■ **Kutipan Teks**:
┄┄┄┄┄┄┄┄┄┄┄┄┄┄┄┄┄┄┄┄

Universitas Sumatera Utara
iii. Memberikan suntikan sulfamagnesium 8 gr intramuskuler untuk mencegah kejang. iv. Mengakhiri kehamilan sedapat-dapatnya 37 minggu ke atas, apabila setelah dirawat inap tanda-tanda preeklampsia berat tidak berkurang. 2.5.4. Pencegahan Tersier Pencegahan tersier merupakan upaya mencegah terjadinya komplikasi yang lebih berat atau membatasi kecacatan yang terjadi serta melakukan tindakan rehabilitasi. Pencegahan dapat dilakukan dengan 12,14: i. Setelah melahirkan, tekanan darah diperiksa setiap 4 jam selama 48 jam. ii. Anti konvulsan diteruskan sampai 24 jam postpartum. iii. Lakukan pemantauan jumlah urine.

┄┄┄┄┄┄┄┄┄┄┄┄┄┄┄┄┄┄┄┄

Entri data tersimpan
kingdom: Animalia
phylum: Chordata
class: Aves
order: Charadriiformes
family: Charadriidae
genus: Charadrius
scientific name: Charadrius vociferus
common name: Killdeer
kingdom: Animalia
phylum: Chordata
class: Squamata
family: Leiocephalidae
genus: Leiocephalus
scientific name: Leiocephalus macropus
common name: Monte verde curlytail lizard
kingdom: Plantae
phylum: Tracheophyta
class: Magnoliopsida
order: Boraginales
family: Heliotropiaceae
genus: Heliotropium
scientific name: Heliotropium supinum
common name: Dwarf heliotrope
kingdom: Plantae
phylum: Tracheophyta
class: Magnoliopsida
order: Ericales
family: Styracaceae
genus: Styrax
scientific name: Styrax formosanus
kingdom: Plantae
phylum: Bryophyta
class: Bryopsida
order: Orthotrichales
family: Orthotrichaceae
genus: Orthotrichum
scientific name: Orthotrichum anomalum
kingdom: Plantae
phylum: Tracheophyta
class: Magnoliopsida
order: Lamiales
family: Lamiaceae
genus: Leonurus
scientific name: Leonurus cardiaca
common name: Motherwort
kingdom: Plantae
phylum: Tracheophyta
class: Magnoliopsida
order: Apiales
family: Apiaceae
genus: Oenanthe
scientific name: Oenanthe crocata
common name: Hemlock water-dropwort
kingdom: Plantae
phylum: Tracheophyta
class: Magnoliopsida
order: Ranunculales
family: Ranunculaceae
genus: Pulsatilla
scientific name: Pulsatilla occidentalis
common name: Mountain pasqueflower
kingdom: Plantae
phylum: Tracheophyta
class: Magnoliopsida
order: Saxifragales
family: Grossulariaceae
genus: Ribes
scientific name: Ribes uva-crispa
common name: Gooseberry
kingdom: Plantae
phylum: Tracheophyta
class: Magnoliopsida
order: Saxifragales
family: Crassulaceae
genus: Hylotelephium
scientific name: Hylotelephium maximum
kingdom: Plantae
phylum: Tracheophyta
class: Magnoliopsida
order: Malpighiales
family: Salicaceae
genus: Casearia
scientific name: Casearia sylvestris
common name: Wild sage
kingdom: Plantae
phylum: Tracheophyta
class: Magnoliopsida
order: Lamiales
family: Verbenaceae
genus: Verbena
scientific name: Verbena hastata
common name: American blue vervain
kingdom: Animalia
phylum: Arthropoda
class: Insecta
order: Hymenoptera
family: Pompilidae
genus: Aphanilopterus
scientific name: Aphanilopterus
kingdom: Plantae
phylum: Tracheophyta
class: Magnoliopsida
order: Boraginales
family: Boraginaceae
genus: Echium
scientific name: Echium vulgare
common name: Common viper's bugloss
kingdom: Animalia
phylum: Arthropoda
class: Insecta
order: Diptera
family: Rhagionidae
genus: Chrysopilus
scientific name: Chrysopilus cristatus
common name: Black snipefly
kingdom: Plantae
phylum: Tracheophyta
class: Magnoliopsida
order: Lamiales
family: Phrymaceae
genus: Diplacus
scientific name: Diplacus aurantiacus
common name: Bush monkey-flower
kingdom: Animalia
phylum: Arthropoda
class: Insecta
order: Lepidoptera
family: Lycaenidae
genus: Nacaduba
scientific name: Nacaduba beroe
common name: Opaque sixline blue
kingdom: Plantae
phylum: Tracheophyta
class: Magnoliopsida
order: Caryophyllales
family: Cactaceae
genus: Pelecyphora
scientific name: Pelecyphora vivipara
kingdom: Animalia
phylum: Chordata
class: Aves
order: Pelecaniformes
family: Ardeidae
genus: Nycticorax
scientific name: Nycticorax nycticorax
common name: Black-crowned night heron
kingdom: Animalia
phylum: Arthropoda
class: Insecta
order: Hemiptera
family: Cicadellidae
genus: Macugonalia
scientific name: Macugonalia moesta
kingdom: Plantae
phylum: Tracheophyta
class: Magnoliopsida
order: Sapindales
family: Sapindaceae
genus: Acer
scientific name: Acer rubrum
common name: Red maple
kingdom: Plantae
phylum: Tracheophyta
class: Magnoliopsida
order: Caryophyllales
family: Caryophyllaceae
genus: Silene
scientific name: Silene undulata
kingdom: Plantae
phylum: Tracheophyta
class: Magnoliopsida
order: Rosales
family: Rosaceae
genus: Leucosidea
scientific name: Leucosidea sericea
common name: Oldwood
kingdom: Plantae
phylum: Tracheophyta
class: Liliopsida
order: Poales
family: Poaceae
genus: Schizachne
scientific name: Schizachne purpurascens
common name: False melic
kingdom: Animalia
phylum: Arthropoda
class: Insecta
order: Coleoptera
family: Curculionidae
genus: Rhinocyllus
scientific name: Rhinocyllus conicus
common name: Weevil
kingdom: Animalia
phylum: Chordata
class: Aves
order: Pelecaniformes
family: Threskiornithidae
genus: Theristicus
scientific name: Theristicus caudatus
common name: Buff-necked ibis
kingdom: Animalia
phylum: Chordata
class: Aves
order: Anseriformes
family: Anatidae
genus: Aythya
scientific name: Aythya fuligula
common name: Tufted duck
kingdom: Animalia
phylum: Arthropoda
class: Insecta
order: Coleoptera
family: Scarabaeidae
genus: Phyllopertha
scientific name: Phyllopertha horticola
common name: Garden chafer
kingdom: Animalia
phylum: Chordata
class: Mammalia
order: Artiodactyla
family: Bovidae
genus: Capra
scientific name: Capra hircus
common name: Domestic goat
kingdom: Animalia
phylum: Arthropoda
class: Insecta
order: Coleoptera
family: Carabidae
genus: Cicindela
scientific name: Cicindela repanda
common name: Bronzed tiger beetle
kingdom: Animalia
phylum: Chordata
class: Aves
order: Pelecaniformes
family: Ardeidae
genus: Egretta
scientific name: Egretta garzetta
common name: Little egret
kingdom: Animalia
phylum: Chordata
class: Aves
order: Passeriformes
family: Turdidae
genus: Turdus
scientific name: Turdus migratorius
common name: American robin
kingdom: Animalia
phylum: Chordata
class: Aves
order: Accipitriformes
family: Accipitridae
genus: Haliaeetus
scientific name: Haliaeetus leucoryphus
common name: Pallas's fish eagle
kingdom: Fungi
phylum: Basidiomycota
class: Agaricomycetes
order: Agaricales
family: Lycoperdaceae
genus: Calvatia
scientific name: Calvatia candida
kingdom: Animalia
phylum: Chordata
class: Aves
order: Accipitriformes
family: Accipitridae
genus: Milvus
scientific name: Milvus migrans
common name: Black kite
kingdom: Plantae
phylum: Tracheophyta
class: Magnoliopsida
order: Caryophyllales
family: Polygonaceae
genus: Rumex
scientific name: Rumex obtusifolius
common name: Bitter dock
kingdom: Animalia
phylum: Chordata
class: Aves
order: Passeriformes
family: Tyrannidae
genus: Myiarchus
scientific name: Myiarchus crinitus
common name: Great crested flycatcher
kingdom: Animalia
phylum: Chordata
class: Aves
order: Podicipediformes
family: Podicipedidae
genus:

┄┄┄┄┄┄┄┄┄┄┄┄┄┄┄┄┄┄┄┄

■ **Uji Pemahaman**:
**a.** Menurut teks tentang pencegahan preeklampsia, sampai kapan antikonvulsan diteruskan?
**b.** Ketik ulang bagian teks tentang pencegahan preeklampsia, mulai dari "Universitas Sumatera Utara" dan berakhir pada "pemantauan jumlah urine.".

■ **Kunci Jawaban**:
**a.** Sampai 24 jam postpartum.

**b.**
Universitas Sumatera Utara
iii. Memberikan suntikan sulfamagnesium 8 gr intramuskuler untuk mencegah kejang. iv. Mengakhiri kehamilan sedapat-dapatnya 37 minggu ke atas, apabila setelah dirawat inap tanda-tanda preeklampsia berat tidak berkurang. 2.5.4. Pencegahan Tersier Pencegahan tersier merupakan upaya mencegah terjadinya komplikasi yang lebih berat atau membatasi kecacatan yang terjadi serta melakukan tindakan rehabilitasi. Pencegahan dapat dilakukan dengan 12,14: i. Setelah melahirkan, tekanan darah diperiksa setiap 4 jam selama 48 jam. ii. Anti konvulsan diteruskan sampai 24 jam postpartum. iii. Lakukan pemantauan jumlah urine.